Stop Chasing Five Nines: The Math Doesn't Add Up

Kevin Brown on Feb 11, 2023

6 min read

Availability ruler showing exponentially increasing gaps between 99%, 99.9%, 99.99%, and 99.999% with dollar signs and magnifying glass highlighting cost of five nines

We need five nines.

I’ve heard this in planning meetings more times than I can count. Five nines—99.999% availability — sounds impressive. Only 5 minutes of downtime per year. The kind of number you put in a pitch deck.

I once worked with a startup spending 40% of their infrastructure budget chasing 99.99% availability. Multi-region failover, global load balancing, a 24/7 on-call rotation burning out their small team. When I asked what they lost during downtime, the answer was about $2,000 per hour. They were spending $150,000 annually to save maybe $15,000 in downtime costs. Their competitors shipped features faster because they weren’t over-engineering infrastructure.

The worst part? Their users couldn’t tell the difference. The app was a B2B tool used primarily during business hours. Most “downtime” happened at 3am when nobody was logged in. And their payment gateway only offered 99.95%—they were chasing 99.99% on a system that could never exceed 99.95% due to a dependency they couldn’t control.

Exercise task 1
In the five nines post, how much did the startup lose per hour of downtime?

Dataset records:

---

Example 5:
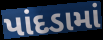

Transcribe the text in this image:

પાંદડામાં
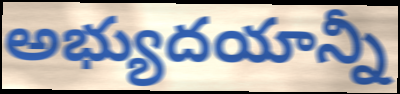
అభ్యుదయాన్నీ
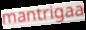
mantrigaa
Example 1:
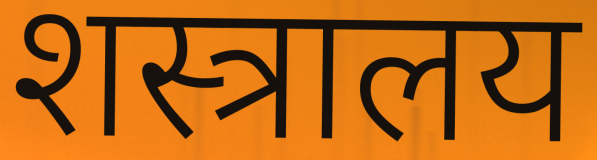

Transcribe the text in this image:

शस्त्रालय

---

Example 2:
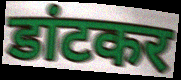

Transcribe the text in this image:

डांटकर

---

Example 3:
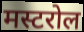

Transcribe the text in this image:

मस्टरोल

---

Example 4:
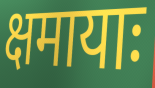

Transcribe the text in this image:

क्षमायाः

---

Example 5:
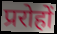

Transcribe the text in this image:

प्ररोहों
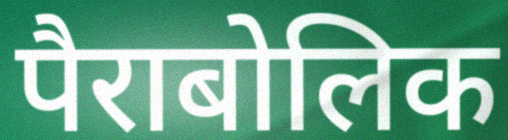
पैराबोलिक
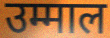
उम्माल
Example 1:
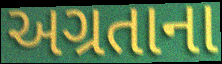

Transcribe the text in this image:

અગ્રતાના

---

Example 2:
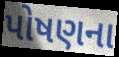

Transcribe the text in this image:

પોષણના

Exercise task 2
Copy out every word from the rows above, character for character, and leave the pictures out.

Right answer 1
About $2,000 per hour.

Right answer 2
---

Example 5:

Transcribe the text in this image:

પાંદડામાં
అభ్యుదయాన్నీ
mantrigaa
Example 1:

Transcribe the text in this image:

शस्त्रालय

---

Example 2:

Transcribe the text in this image:

डांटकर

---

Example 3:

Transcribe the text in this image:

मस्टरोल

---

Example 4:

Transcribe the text in this image:

क्षमायाः

---

Example 5:

Transcribe the text in this image:

प्ररोहों
पैराबोलिक
उम्माल
Example 1:

Transcribe the text in this image:

અગ્રતાના

---

Example 2:

Transcribe the text in this image:

પોષણના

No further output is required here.